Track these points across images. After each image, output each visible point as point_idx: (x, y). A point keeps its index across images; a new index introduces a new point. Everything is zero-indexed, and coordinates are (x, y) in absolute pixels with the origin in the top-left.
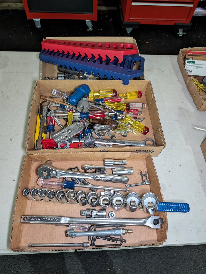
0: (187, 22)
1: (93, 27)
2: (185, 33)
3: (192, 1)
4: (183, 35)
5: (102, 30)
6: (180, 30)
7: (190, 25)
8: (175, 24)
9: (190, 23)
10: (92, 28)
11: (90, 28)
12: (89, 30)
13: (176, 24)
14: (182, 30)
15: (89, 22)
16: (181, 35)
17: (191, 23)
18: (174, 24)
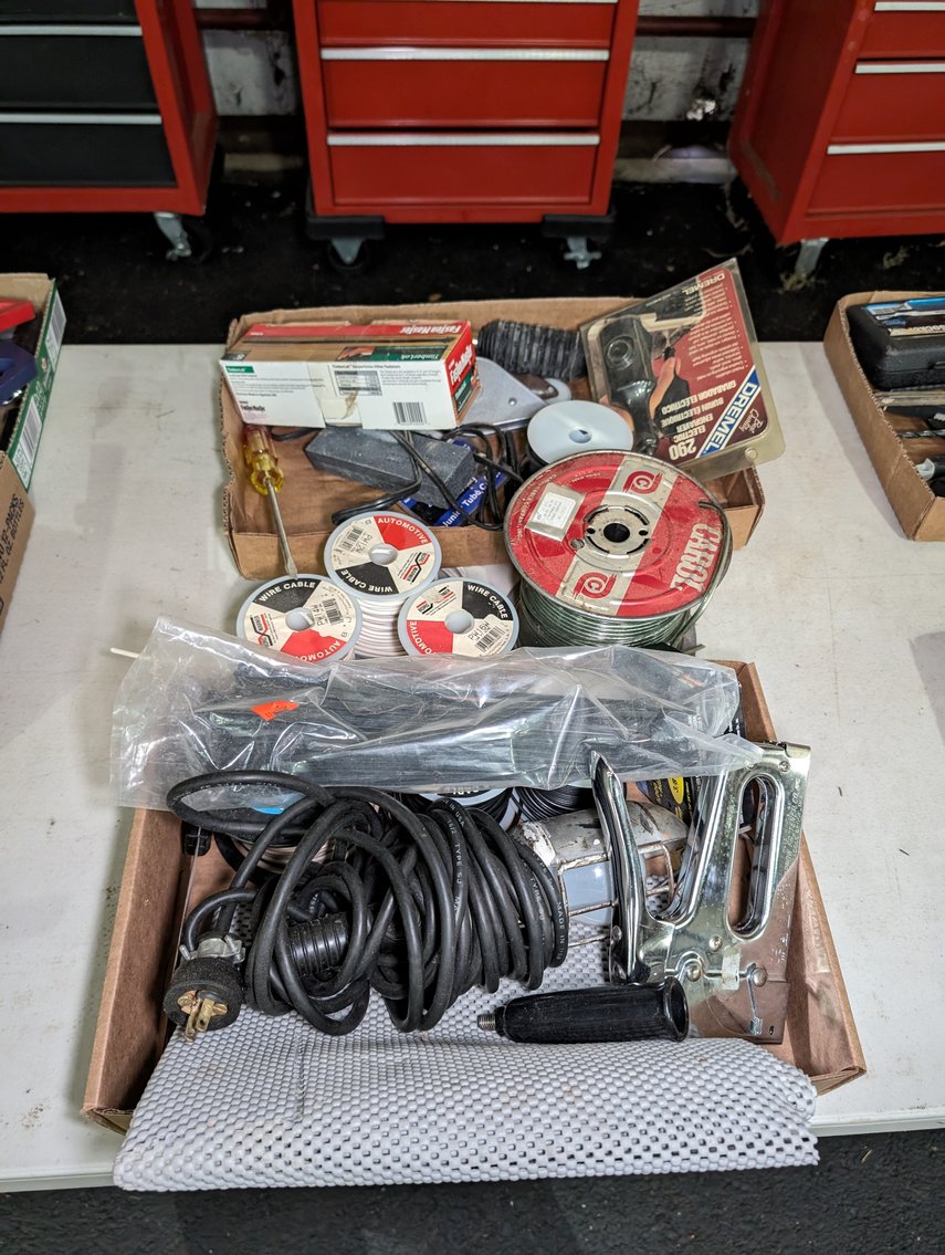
0: (598, 207)
1: (189, 240)
2: (597, 255)
3: (593, 122)
4: (593, 262)
5: (241, 250)
6: (572, 243)
7: (609, 220)
8: (544, 217)
9: (609, 212)
10: (188, 245)
11: (181, 246)
12: (177, 252)
13: (547, 218)
14: (582, 243)
15: (168, 222)
16: (585, 265)
17: (614, 213)
18: (537, 219)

▶ Task brief
Rewrite the item above as a JSON list of strings, one string per line, leaving out blank lines and the picture lines.

▶ Solved problem
[
  "Track these points across images. After each image, output each visible point as point_idx: (x, y). A point keeps its index across images; a new index introduces a new point. Everything is zero-indexed, and coordinates are (x, y) in absolute pixels with the origin in the top-left.",
  "0: (187, 22)",
  "1: (93, 27)",
  "2: (185, 33)",
  "3: (192, 1)",
  "4: (183, 35)",
  "5: (102, 30)",
  "6: (180, 30)",
  "7: (190, 25)",
  "8: (175, 24)",
  "9: (190, 23)",
  "10: (92, 28)",
  "11: (90, 28)",
  "12: (89, 30)",
  "13: (176, 24)",
  "14: (182, 30)",
  "15: (89, 22)",
  "16: (181, 35)",
  "17: (191, 23)",
  "18: (174, 24)",
  "0: (598, 207)",
  "1: (189, 240)",
  "2: (597, 255)",
  "3: (593, 122)",
  "4: (593, 262)",
  "5: (241, 250)",
  "6: (572, 243)",
  "7: (609, 220)",
  "8: (544, 217)",
  "9: (609, 212)",
  "10: (188, 245)",
  "11: (181, 246)",
  "12: (177, 252)",
  "13: (547, 218)",
  "14: (582, 243)",
  "15: (168, 222)",
  "16: (585, 265)",
  "17: (614, 213)",
  "18: (537, 219)"
]